*COLLECTED DATA*:

⟨

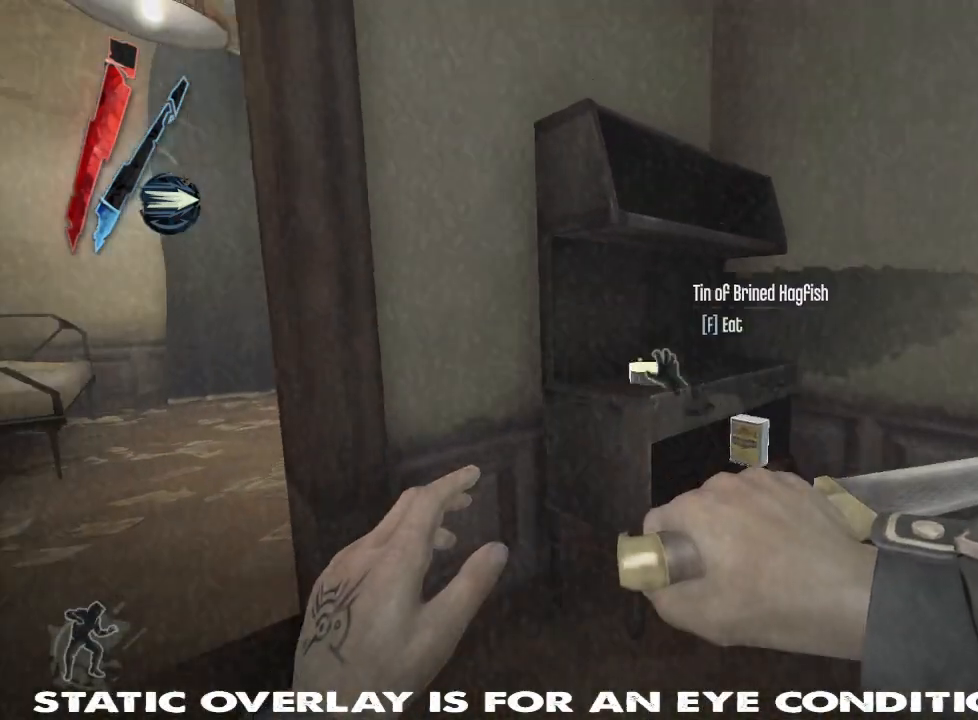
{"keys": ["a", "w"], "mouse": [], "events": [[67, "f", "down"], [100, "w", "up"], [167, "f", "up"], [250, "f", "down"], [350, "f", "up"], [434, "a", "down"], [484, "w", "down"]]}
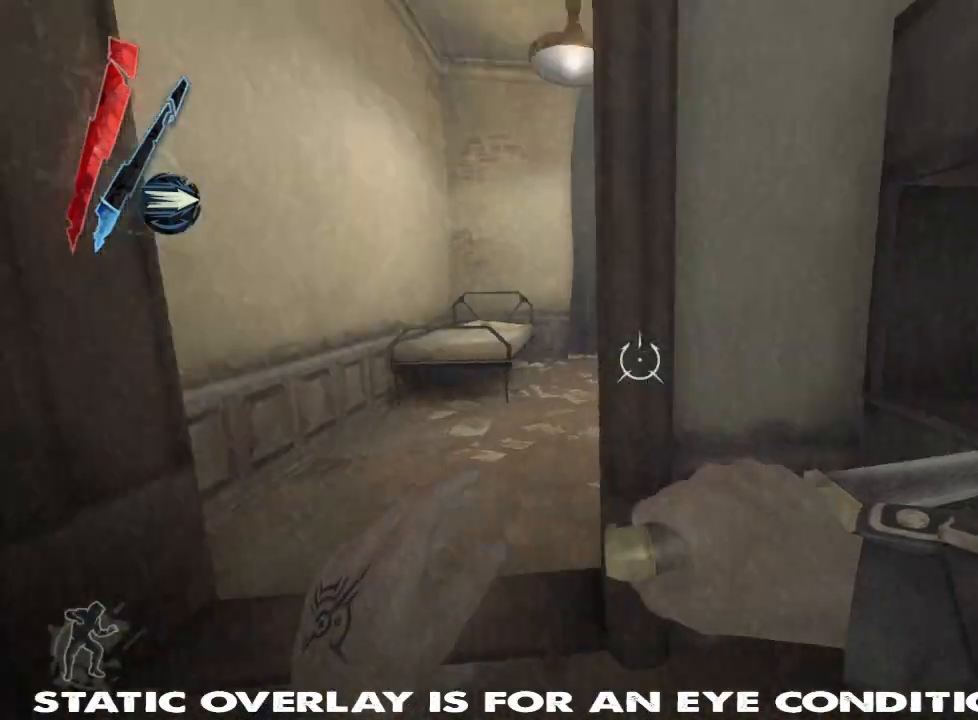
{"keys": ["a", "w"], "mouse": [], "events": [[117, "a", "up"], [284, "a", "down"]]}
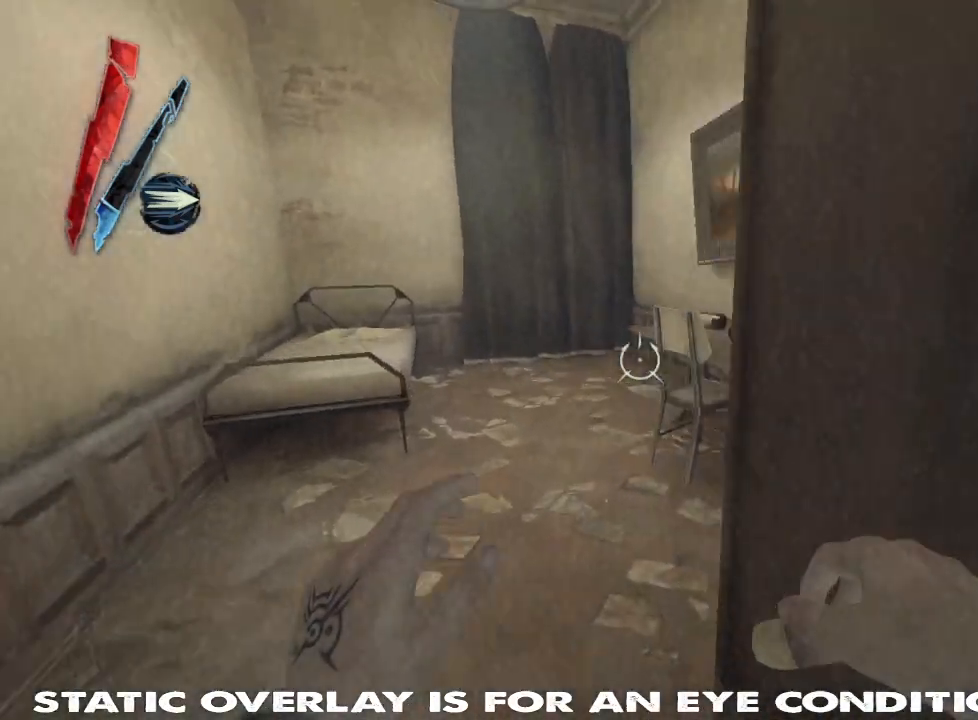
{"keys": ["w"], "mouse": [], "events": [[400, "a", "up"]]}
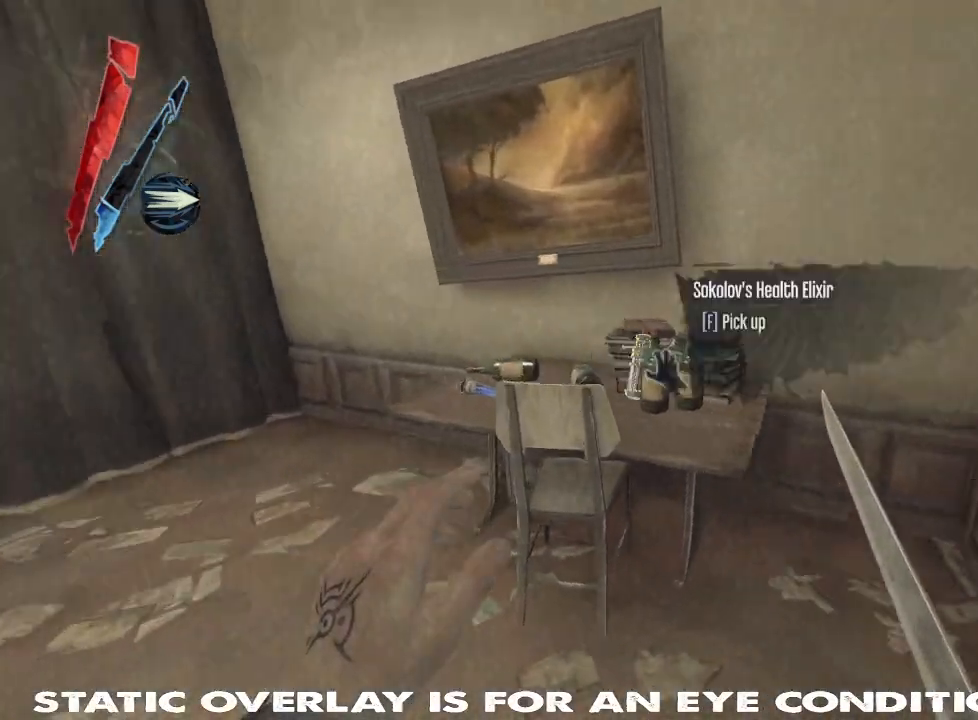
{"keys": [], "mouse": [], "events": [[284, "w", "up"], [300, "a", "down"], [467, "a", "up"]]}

⟩

*EXERCISE GOAL*:
The whole listing above is to be printed again exactly; pictures stay out of it.

*EXERCISE SOLUTION*:
{"keys": ["a", "w"], "mouse": [], "events": [[67, "f", "down"], [100, "w", "up"], [167, "f", "up"], [250, "f", "down"], [350, "f", "up"], [434, "a", "down"], [484, "w", "down"]]}
{"keys": ["a", "w"], "mouse": [], "events": [[117, "a", "up"], [284, "a", "down"]]}
{"keys": ["w"], "mouse": [], "events": [[400, "a", "up"]]}
{"keys": [], "mouse": [], "events": [[284, "w", "up"], [300, "a", "down"], [467, "a", "up"]]}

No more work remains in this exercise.